The legislation is groundbreaking in that there are 450,000 Kindergarten to grade 12 public school students in the state who will become eligible to exercise school choice. Ms. Layton and Brown indicate that legislators in Georgia, Iowa and Rhode Island thought about instituting similar plans in 2015.

Although Washington, D.C.'s non-voting representative to Congress Eleanor Holmes Norton called a couple of weeks ago for the termination of the Opportunity Scholarship Program here in the nation's capital, and for the $20 million a year being allocated to the private school voucher plan to be turned over to charters, in reality exactly the opposite should occur. The OSP should be immediately expanded beyond the approximately 1,500 children it is currently serving so that all 80,000 public school students here can attend a private or parochial school. The reasoning is simple.

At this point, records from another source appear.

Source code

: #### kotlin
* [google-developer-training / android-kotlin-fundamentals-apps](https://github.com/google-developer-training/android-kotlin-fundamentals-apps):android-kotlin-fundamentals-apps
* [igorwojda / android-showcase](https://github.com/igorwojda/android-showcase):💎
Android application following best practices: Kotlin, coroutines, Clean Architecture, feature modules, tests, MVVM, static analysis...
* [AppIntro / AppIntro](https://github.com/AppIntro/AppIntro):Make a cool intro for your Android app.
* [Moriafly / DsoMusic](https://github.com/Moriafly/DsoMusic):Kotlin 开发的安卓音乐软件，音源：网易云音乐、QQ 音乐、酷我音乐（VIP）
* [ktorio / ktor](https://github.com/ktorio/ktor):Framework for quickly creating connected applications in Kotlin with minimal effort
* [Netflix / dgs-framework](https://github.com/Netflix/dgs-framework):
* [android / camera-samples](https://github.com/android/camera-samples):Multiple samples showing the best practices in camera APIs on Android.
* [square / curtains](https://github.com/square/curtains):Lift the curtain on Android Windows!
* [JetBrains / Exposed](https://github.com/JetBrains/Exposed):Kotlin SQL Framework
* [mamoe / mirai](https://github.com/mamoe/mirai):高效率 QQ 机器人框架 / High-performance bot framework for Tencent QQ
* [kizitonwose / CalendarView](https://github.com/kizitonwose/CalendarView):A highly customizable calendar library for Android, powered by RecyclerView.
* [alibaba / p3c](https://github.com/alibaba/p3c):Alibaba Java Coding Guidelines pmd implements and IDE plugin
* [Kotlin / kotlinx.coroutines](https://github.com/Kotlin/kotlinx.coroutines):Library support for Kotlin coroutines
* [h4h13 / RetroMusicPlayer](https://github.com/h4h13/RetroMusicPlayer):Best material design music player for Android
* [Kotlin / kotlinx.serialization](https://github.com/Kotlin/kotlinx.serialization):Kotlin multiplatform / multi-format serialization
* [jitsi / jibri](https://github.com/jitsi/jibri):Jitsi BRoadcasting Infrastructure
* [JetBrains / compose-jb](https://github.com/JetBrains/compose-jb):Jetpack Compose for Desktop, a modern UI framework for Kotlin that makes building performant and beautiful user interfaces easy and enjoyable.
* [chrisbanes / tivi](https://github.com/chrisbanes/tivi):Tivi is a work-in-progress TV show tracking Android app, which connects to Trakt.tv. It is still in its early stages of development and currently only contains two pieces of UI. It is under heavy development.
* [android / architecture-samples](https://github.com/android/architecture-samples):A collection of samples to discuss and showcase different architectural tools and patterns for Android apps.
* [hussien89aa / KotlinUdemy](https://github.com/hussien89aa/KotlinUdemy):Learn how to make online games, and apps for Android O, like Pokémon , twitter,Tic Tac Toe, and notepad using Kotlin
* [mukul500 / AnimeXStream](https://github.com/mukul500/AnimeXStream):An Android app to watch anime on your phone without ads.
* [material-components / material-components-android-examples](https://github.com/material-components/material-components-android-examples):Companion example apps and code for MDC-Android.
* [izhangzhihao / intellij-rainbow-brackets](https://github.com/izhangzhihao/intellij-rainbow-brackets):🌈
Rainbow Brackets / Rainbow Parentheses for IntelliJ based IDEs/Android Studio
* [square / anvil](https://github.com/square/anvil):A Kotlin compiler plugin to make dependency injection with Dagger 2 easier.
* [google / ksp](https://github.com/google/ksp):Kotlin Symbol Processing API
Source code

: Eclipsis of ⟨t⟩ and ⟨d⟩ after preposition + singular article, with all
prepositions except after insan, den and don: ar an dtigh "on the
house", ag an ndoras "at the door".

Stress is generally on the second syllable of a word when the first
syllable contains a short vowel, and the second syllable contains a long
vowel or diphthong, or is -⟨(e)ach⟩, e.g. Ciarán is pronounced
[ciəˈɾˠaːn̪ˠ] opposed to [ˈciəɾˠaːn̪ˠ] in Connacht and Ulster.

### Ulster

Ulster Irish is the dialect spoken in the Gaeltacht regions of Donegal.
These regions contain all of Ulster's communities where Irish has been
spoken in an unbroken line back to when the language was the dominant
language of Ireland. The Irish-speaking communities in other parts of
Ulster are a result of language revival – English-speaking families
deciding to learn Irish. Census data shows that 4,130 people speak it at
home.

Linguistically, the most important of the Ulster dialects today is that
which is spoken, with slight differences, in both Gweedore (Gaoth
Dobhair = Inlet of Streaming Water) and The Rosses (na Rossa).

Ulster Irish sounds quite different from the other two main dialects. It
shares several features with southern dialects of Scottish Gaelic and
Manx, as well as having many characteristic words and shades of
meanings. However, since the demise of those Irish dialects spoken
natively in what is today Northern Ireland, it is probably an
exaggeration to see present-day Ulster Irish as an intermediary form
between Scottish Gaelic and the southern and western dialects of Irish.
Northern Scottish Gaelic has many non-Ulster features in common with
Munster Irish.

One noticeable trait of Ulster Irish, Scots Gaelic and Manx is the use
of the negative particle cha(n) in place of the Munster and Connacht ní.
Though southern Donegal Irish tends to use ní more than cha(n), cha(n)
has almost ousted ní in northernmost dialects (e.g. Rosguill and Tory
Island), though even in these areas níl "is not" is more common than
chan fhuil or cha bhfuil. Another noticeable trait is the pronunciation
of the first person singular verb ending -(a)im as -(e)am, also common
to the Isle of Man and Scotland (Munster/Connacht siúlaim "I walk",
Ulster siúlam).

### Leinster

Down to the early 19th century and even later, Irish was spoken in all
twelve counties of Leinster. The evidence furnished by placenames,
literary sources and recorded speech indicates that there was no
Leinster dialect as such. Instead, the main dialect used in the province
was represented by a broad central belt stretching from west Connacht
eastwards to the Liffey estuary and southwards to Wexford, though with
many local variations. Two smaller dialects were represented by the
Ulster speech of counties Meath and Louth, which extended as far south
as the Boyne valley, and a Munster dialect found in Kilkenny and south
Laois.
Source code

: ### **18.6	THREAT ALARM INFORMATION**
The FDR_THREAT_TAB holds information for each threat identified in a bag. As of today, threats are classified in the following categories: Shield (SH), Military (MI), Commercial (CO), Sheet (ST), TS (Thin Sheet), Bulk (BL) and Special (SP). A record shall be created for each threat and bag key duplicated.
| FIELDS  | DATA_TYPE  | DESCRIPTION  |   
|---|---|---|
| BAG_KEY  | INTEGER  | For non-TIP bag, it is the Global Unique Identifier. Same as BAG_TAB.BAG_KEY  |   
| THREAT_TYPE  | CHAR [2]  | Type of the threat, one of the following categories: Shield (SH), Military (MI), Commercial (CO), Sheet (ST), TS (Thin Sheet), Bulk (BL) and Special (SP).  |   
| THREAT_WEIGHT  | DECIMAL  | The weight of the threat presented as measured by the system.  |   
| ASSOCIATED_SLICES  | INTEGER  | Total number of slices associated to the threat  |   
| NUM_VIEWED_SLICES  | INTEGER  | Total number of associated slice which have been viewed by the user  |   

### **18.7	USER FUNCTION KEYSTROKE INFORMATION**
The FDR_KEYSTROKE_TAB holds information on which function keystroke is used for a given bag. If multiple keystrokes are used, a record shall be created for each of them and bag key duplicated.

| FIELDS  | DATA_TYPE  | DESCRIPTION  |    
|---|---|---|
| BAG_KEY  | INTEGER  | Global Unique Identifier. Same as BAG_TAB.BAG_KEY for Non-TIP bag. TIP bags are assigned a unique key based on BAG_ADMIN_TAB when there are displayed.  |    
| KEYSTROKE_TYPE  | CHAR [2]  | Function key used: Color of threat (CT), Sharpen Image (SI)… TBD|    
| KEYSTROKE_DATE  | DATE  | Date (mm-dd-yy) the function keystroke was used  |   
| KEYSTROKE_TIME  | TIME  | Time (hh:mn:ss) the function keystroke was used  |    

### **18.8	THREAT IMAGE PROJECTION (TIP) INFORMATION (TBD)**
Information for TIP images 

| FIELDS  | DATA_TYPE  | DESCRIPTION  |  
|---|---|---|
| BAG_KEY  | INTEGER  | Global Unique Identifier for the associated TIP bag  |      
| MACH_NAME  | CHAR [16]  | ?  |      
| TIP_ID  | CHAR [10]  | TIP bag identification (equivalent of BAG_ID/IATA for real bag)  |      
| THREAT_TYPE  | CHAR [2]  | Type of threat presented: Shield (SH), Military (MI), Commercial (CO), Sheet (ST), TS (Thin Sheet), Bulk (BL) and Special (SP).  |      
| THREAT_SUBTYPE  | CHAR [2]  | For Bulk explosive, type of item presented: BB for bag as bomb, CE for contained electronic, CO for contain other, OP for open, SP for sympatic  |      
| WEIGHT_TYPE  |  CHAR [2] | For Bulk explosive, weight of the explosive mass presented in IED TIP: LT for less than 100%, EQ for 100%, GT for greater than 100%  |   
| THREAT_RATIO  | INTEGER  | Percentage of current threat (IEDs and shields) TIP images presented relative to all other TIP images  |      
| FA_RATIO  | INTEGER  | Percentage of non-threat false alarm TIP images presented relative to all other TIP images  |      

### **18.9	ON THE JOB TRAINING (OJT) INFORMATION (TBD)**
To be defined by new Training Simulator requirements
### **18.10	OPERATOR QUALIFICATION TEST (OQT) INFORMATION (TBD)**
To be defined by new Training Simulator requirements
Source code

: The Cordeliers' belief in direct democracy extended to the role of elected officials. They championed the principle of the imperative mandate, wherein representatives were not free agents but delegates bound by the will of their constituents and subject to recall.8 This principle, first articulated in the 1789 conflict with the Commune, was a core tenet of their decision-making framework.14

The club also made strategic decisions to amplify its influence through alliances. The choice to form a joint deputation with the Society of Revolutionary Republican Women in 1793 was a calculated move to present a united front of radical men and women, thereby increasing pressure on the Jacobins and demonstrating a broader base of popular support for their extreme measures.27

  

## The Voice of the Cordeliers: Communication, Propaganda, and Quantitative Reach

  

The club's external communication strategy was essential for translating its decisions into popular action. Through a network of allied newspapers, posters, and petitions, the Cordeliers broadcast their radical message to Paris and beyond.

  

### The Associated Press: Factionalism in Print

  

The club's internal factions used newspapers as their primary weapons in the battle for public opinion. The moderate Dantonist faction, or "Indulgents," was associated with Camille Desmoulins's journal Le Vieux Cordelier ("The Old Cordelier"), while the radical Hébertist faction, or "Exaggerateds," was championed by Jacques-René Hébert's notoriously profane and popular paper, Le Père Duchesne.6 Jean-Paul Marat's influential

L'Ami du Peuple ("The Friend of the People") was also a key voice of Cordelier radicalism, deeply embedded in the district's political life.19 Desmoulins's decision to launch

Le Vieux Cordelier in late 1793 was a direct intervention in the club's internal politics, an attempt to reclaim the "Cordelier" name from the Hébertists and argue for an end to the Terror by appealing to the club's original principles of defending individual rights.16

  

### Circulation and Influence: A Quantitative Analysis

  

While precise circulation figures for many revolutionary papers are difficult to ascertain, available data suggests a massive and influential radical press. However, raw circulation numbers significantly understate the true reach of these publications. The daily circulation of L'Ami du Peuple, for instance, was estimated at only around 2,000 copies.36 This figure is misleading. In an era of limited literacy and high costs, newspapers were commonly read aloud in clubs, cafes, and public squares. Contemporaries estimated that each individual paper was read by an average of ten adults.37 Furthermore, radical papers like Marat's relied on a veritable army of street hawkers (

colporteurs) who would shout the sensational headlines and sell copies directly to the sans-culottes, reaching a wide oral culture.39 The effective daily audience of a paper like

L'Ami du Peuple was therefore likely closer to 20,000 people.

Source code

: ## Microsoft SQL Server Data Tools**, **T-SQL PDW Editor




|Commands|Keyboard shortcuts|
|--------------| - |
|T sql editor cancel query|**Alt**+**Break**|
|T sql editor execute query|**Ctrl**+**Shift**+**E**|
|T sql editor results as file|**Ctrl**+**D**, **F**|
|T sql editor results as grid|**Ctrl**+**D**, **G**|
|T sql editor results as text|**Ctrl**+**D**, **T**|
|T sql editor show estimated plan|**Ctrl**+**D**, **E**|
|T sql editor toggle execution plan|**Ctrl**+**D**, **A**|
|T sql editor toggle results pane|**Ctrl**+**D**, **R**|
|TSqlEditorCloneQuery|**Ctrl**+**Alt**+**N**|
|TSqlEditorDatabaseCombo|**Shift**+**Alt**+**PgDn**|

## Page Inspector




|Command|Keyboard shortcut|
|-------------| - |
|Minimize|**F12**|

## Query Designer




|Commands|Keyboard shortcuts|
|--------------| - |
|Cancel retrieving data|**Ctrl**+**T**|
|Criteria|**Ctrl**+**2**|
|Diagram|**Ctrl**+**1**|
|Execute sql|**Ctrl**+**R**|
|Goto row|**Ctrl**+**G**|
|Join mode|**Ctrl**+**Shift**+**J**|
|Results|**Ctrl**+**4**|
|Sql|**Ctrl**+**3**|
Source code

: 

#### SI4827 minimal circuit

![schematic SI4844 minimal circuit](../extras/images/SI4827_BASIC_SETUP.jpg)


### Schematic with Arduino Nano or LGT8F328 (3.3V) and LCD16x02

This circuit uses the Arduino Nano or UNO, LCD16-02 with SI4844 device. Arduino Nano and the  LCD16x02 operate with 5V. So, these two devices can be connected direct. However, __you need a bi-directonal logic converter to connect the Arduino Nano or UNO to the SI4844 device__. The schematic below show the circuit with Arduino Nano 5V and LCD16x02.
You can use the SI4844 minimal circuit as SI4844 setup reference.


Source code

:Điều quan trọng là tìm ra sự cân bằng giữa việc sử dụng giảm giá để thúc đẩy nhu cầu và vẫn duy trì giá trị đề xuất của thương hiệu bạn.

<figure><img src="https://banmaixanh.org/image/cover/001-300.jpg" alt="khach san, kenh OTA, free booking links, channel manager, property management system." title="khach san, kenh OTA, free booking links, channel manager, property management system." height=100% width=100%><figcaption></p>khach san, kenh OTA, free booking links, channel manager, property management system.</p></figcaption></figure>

After 20 years of local school reform students enrolled in the traditional public schools have barely reached the 50 percent proficiency rate in math and reading with scores in 2014 of 54.4 percent and 49.9 percent, respectively. For charters the numbers are slightly higher with a math proficiency rate of 59.6 percent and reading at 53.4 percent. But when it comes to those living in poverty the numbers are much worse. For DCPS the math proficiency rate is 40.9 percent and for reading that number is even lower at 36.3 percent. In the charter sector the figures are better with a math proficiency rate of 56.1 percent and a reading percentage at 49.1. But still these numbers are nothing to celebrate. In addition, it is estimated that we still need approximately 40,000 quality seats to provide one to every child in this city.

I don't know about you but I've waited long enough. In addition, there are many other advantages to instituting a universal educational marketplace. If parents doesn't like the the common core curriculum let them find a school that uses a different pedagogy. If they feel that a Catholic school is a better fit for their kids then provide them the funds to afford this option. In a world where individuals have expanded choice in every avenue imaginable it seems silly and outdated to limit pupils to attending only traditional and charter schools.

Unfortunately, the Washington Post reporters demonstrate their bias against vouchers by writing this paragraph:

"Since 2006, 27 states have opted for one of three methods that transfer public tax dollars to private schools: Vouchers for students from low- and middle-income families or disabled students; tax credits, up to 100 percent of tuition, for donations to private school scholarships; and education savings accounts, which allow qualifying families to use public funds to pay for private school tuition, tutoring, online education and other services."

As the U.S. Supreme Court's Zelman decision explained in 2002 school vouchers do not represent a transfer of funds to private schools. The money is provided to students so that they can learn in the institution that best fits their needs. Isn't this what public service is all about?